(RECORDS FOR PROCESSING Opens)

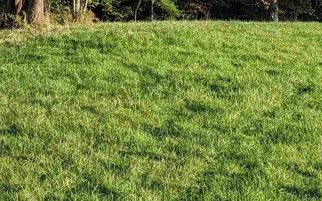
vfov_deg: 11.1
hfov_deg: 18.0
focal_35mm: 110
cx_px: -61
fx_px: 965
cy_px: -161
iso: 45
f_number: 1.85
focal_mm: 6.81
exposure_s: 1/1121
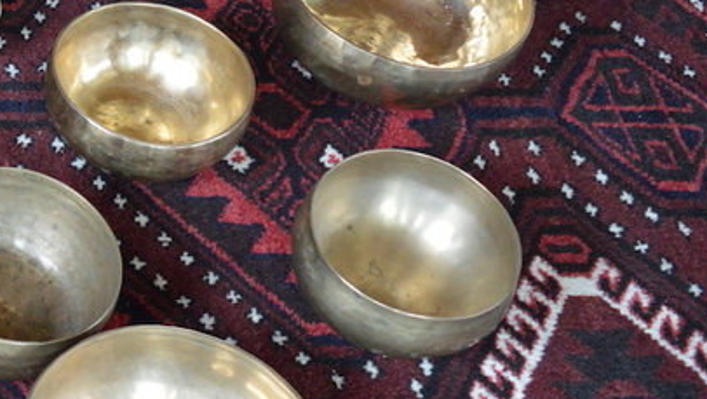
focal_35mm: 89
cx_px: -355
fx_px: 1670
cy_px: 72
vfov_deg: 13.5
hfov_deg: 20.5
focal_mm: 18
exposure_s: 1/160
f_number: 5
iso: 1600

(RECORDS FOR PROCESSING Closes)

◆ PROBLEM STATEMENT
Could you set down the records above word for word, without any of the pictures?

◆ RESPONSE
vfov_deg: 11.1
hfov_deg: 18.0
focal_35mm: 110
cx_px: -61
fx_px: 965
cy_px: -161
iso: 45
f_number: 1.85
focal_mm: 6.81
exposure_s: 1/1121
focal_35mm: 89
cx_px: -355
fx_px: 1670
cy_px: 72
vfov_deg: 13.5
hfov_deg: 20.5
focal_mm: 18
exposure_s: 1/160
f_number: 5
iso: 1600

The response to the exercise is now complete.